- Directions: Search the material below for the string "images". Return every line that holds it.

Entries supplied START

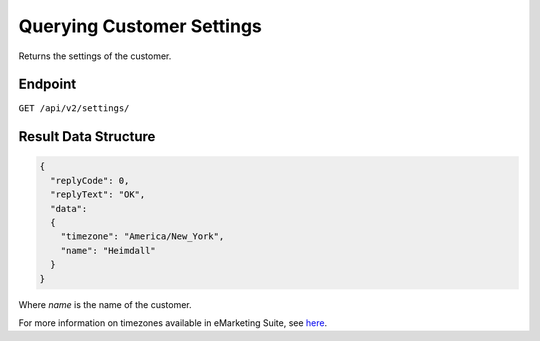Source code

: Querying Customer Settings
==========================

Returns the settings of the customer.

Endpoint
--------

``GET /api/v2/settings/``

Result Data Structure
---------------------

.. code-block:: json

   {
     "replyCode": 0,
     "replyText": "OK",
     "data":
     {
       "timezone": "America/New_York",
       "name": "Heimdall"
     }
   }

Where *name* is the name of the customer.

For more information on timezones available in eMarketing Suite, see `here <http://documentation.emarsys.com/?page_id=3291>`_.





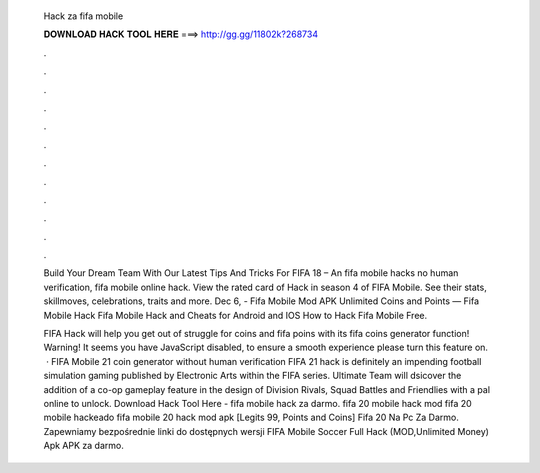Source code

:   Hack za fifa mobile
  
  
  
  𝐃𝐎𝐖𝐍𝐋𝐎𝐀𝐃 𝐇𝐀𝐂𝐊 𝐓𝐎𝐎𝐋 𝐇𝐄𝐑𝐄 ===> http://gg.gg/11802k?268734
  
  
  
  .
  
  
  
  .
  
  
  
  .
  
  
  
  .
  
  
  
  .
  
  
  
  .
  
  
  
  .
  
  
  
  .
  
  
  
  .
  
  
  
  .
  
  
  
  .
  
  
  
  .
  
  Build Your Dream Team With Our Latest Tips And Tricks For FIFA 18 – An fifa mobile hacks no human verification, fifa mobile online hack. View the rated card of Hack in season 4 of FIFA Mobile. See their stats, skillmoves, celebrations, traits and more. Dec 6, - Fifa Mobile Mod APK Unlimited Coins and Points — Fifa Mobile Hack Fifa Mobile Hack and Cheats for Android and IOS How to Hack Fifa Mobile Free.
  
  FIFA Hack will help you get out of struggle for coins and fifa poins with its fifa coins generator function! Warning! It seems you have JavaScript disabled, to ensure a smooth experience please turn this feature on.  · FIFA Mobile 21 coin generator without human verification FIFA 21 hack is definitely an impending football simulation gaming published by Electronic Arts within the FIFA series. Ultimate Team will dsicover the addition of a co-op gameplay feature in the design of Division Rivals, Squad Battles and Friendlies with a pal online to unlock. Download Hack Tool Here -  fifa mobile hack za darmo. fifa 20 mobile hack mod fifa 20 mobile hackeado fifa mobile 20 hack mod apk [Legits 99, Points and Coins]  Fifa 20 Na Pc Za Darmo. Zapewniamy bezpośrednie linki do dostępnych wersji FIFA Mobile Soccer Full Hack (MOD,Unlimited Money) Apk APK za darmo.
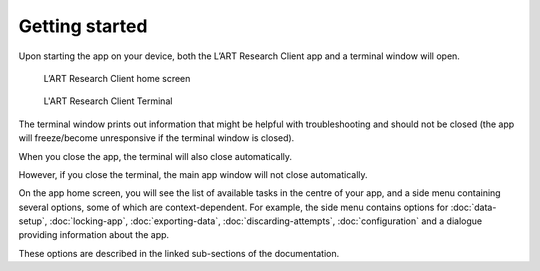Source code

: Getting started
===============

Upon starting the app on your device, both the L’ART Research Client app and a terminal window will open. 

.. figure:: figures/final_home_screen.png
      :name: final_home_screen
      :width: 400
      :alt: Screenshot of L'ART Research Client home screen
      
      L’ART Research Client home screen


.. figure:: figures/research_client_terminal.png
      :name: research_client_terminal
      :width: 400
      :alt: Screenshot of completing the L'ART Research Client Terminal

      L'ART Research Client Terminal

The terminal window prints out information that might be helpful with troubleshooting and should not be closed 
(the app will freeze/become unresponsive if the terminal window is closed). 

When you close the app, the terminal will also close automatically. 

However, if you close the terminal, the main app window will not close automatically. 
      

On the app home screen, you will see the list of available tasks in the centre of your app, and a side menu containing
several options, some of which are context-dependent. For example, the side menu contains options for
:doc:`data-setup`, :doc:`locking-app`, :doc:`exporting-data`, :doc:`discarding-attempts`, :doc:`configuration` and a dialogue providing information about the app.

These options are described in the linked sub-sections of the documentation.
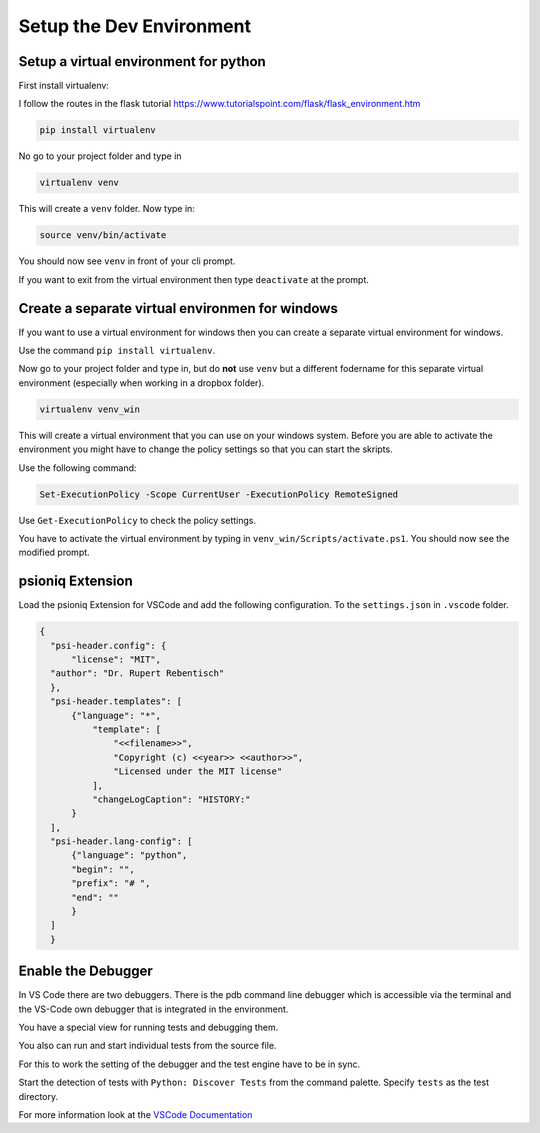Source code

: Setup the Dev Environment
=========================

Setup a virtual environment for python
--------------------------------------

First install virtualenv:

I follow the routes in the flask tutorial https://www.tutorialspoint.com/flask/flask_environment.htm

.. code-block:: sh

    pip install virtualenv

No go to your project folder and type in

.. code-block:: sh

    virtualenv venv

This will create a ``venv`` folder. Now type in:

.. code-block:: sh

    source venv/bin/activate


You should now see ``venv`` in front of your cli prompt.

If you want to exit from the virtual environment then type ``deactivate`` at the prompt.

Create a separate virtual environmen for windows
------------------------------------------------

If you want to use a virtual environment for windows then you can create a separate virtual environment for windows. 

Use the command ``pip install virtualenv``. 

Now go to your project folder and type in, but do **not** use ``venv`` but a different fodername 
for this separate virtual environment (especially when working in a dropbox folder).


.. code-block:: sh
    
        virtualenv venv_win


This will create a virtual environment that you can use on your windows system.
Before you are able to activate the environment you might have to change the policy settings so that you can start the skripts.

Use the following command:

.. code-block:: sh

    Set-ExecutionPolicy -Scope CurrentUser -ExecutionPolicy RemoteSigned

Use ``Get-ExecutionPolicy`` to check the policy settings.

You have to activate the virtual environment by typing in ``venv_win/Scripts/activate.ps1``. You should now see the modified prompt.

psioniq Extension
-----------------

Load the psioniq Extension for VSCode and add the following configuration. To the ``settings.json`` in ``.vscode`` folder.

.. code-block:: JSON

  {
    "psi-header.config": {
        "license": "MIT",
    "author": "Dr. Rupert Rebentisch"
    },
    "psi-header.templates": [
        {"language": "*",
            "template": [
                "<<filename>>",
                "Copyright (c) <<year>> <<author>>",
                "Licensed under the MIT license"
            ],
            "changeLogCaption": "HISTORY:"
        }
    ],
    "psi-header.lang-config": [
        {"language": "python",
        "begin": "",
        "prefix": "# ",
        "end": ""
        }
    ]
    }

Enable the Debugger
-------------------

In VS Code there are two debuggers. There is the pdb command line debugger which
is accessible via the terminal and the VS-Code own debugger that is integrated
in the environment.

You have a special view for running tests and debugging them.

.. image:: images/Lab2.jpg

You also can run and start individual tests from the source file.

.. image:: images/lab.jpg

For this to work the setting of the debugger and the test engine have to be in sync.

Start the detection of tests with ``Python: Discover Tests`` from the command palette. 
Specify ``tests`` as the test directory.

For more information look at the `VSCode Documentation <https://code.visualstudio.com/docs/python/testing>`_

Entries supplied END

- Result:
.. image:: images/Lab2.jpg
.. image:: images/lab.jpg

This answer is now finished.